++++ Reading text ++++

Hello Matt. I’m also new to this forum, but not new to lapidary art,
metalsmithing or tattooing. I probably know about as much as you do
about lost wax casting, so I’m not qualified to help you find a way.
However, in my 14 years as a tattoo artist working for the late
Sailor Moses, I was fortunate enough to learn about building tattoo
machines from Scott Sterling and quite a bit from the late Paul
Rogers. Orchidians please bear with me on this, as it doesn’t relate
much to the trade as it will to Matt.

Matt, take any two of your assembled machines; one with a cast
frame, and the other with a machined frame. Hold each in your
stronger hand, one at a time, so that you can squeeze the back of
the frame where the rear armature bar spring is attached, toward the
binding post. On either frame you will notice that you can actually
twist the frame by squeezing the spring post toward the binding
post. I am confident that you will find that the machined frame is
far more rigid than the cast one. In fact, if you squeeze the cast
frame hard enough, it may break. Sure, casting frames is easier and
cheaper, but the rigidity of the machined frame produces much better
geometry for a solid running machine that won’t bog down as easily.
Smithy is a company that offers small-scale milling machines that
are more than up to the job.

If you absolutely MUST cast your frames, I would suggest you look
for a local rock/gem/mineral club in your area and ask if any
members do lost wax casting. Even if they don’t, they will probably
know of someone in your area who does. Either way, just reading in
this forum about exploding crucibles and asbestos liners proves to
me that its just as good an idea to learn about casting from an
expert as it is to learn tattooing under a veteran’s wing. I hope
this helps.

++++ Data under study ++++

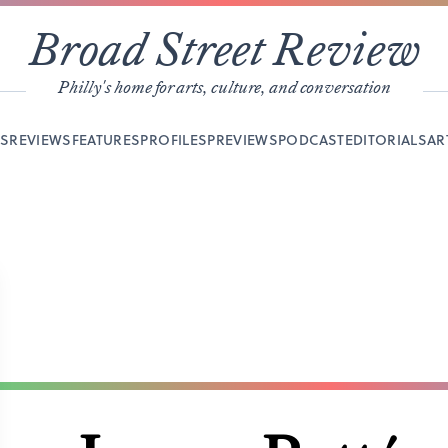
Broad Street Review
Philly's home for arts, culture, and conversation
YS
REVIEWS
FEATURES
PROFILES
PREVIEWS
PODCAST
EDITORIALS
AR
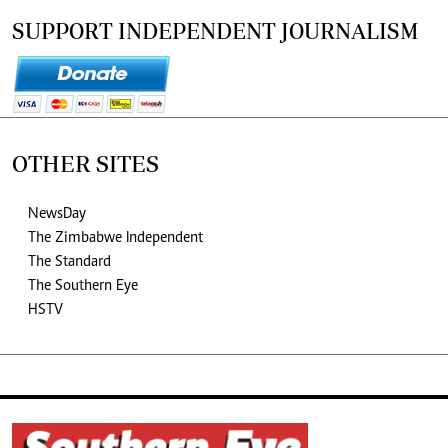
SUPPORT INDEPENDENT JOURNALISM
OTHER SITES
NewsDay
The Zimbabwe Independent
The Standard
The Southern Eye
HSTV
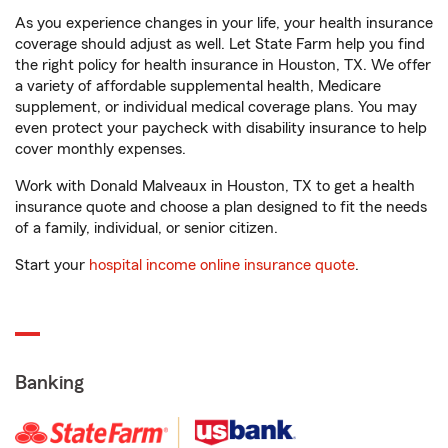
As you experience changes in your life, your health insurance
coverage should adjust as well. Let State Farm help you find
the right policy for health insurance in Houston, TX. We offer
a variety of affordable supplemental health, Medicare
supplement, or individual medical coverage plans. You may
even protect your paycheck with disability insurance to help
cover monthly expenses.
Work with Donald Malveaux in Houston, TX to get a health
insurance quote and choose a plan designed to fit the needs
of a family, individual, or senior citizen.
Start your
hospital income online insurance quote
.
Banking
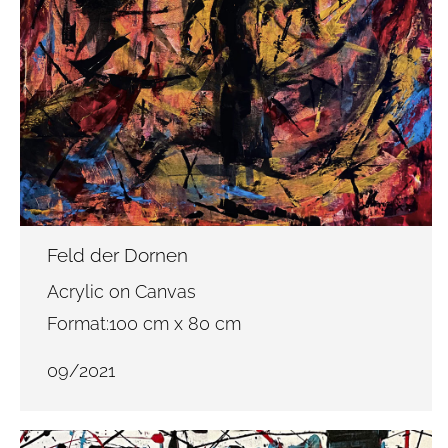
Feld der Dornen
Acrylic on Canvas
Format:100 cm x 80 cm
09/2021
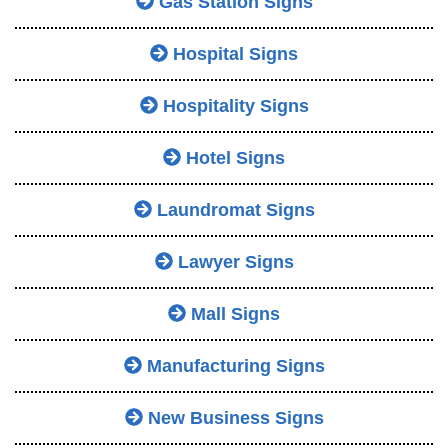
Gas Station Signs
Hospital Signs
Hospitality Signs
Hotel Signs
Laundromat Signs
Lawyer Signs
Mall Signs
Manufacturing Signs
New Business Signs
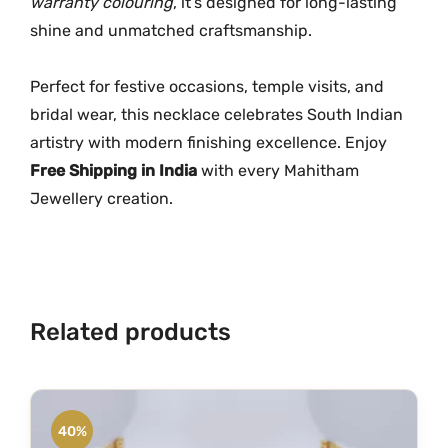
warranty colouring
, it’s designed for long-lasting
e
shine and unmatched craftsmanship.
c
k
Perfect for festive occasions, temple visits, and
l
bridal wear, this necklace celebrates South Indian
a
artistry with modern finishing excellence. Enjoy
c
Free Shipping in India
with every Mahitham
e
Jewellery creation.
q
u
a
n
t
Related products
i
t
y
40%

++++

Exercises —
1. Answer these questions about the forum post on tattoo machine frames:
(a) How many years did the writer work as a tattoo artist, and for whom?
(b) Which kind of frame does the writer expect to be far more rigid?
(c) If Matt must cast his frames, what kind of group does the writer suggest he look for?
2. Write a few more sentences that continue the forum post on tattoo machine frames from the point where it stops.
The listing above comes from a separate source.

Answers by item —
1.
(a) 14 years, working for the late Sailor Moses.
(b) The machined frame.
(c) A local rock/gem/mineral club whose members might do lost wax casting.

2.
J. Duncan


#2
    If you absolutely MUST cast your frames, I would suggest you
look for a local rock/gem/mineral club in your area and ask if any
members do lost wax casting. Even if they don't, they will
probably know of someone in your area who does. Either way, just
reading in this forum about exploding crucibles and asbestos liners
proves to me that its just as good an idea to learn about casting
from an expert as it is to learn tattooing under a veteran's wing.
I hope this helps. 

I do lost wax casting (ceramic shell) for my wife’s work and a
number of other artists. I use a process called Ceramic Shell,
finger print accurate. I cast in bronze (everdure) but can get
castings in iron and and the shell is goof for stainless steel if
you can find an operation willing to cast the shell for you (would
be stronger than bronze).

I am willing to help you our with instruction or shelling your waxes
(or making your molds and waxes and ultimately giving you the “ready
to cast”, vitrified ceramic shells. The entire process (from the
beginning to end) of investment casting is “basically” simple but in
fact a rather technical in the actual operation. You might want to
take a look at ArtMetal.com and do a search in the casting section
for relating to casting. Great site for this sort of
thing too. There are a few book on this subject, but to date, in my
opinion, all are lacking in up-to-date current technical processes,
materials and techniques.

Quickest way to get a good understanding or this process is to find
a person doing some sort of metal casting and going to their place
and look, watch and listen.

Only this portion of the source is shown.